Andrea Jackson-Jennings embraces lifelong learning as regional social services leader

by | Dec 16, 2021

Jackson-Jennings helps create and maintain a centralized response network to help meet the social needs of residents who have been most affected by the pandemic in the St. Louis region.

For the past 10 years, alumna Andrea Jackson-Jennings served as the director of the St. Louis County Department of Human Services. This September, she took on a new role as the managing director of the COVID-19 Regional Response Team, a group of local organizations that is creating and maintaining a centralized response network to help meet the social needs of residents who have been most affected by the pandemic in the St. Louis region. (Photo by August Jennewein)

By David Morrison

University of Missouri–St. Louis alumna Andrea Jackson-Jennings is uniquely attuned to the needs of some of the region’s most vulnerable populations.

For the past 10 years, she served as the director of the St. Louis County Department of Human Services. This September, she took on a new role as the managing director of the COVID-19 Regional Response Team, a group of local organizations that is creating and maintaining a centralized response network to help meet the social needs of residents who have been most affected by the pandemic in the St. Louis region.

In both her previous and current posts, Jackson-Jennings has played a leading role in coordinating support and community-based resources for residents who need them.

“We have been leading the humanitarian effort as it relates to the food insecurity needs, the digital divide and ensuring that seniors and homebound individuals get the medical assistance and meals that they need,” Jackson-Jennings said. “We want to make sure that residents receive the appropriate services that they need.”

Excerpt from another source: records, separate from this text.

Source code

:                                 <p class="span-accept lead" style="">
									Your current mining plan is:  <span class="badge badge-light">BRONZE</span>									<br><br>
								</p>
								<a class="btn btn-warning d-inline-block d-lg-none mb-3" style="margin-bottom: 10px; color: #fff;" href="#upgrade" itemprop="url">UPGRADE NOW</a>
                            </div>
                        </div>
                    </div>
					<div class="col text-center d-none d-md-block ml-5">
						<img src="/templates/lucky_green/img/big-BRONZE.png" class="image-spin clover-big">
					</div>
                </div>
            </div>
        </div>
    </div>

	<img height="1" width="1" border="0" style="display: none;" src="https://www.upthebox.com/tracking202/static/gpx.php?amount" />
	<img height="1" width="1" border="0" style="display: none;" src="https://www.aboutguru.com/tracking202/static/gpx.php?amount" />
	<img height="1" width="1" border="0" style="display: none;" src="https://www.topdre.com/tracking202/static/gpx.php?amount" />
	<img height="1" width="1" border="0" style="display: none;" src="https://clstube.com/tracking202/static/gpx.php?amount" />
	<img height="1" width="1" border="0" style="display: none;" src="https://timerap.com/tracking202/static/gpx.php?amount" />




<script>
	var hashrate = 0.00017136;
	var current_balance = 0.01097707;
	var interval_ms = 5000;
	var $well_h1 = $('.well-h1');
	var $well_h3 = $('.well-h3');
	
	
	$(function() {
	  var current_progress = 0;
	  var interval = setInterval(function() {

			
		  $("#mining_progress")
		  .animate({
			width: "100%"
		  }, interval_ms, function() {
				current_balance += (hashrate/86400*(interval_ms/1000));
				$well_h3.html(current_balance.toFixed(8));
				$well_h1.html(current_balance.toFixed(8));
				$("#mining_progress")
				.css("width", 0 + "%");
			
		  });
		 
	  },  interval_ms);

Jackson-Jennings was appointed to lead the county’s Department of Human Services by then-County Executive Charlie Dooley in 2011. Prior to that, she worked at UMSL, starting in the cashier’s office and advancing to associate director of financial aid while earning her BGS in 2004 and an MEd in 2007 from the university.

She is continuing in the College of Education as a doctoral student in educational practice with an anticipated graduation date of December 2022.

Throughout her course of study, Jackson-Jennings has been inspired by educators such as Professor E. Paulette Isaac-Savage and Theresa Coble, the E. Desmond Lee Endowed Professor of Experiential and Family Education.

“I’m a lifelong learner,” said Jackson-Jennings, who earned her master’s degree in higher education with an emphasis in adult education. “The university has provided me the analytical skills necessary to be successful beyond my chosen discipline. With UMSL being a pillar in the community, the university has been instrumental to the success of the region. That has helped me tremendously in my career.”

Jackson-Jennings said she plans to use the knowledge gained in the pursuit of her doctorate to help deepen her understanding of the community she serves, as well as strengthen relationships with key partners.

She said she recently received a call from a former superintendent in the region seeking housing help for a family in his district. Jackson-Jennings and her Human Services team connected the family with resources for short-term housing, as well as starting on a strategy for a long-term solution.

“I truly believe in UMSL’s mission, that they transform lives,” Jackson-Jennings said. “That has been my mission in any and everything that I do: to make this place a better place than it was when I found it. I want to be in a position to influence policy through social justice and have a voice at the table for those who are voiceless.”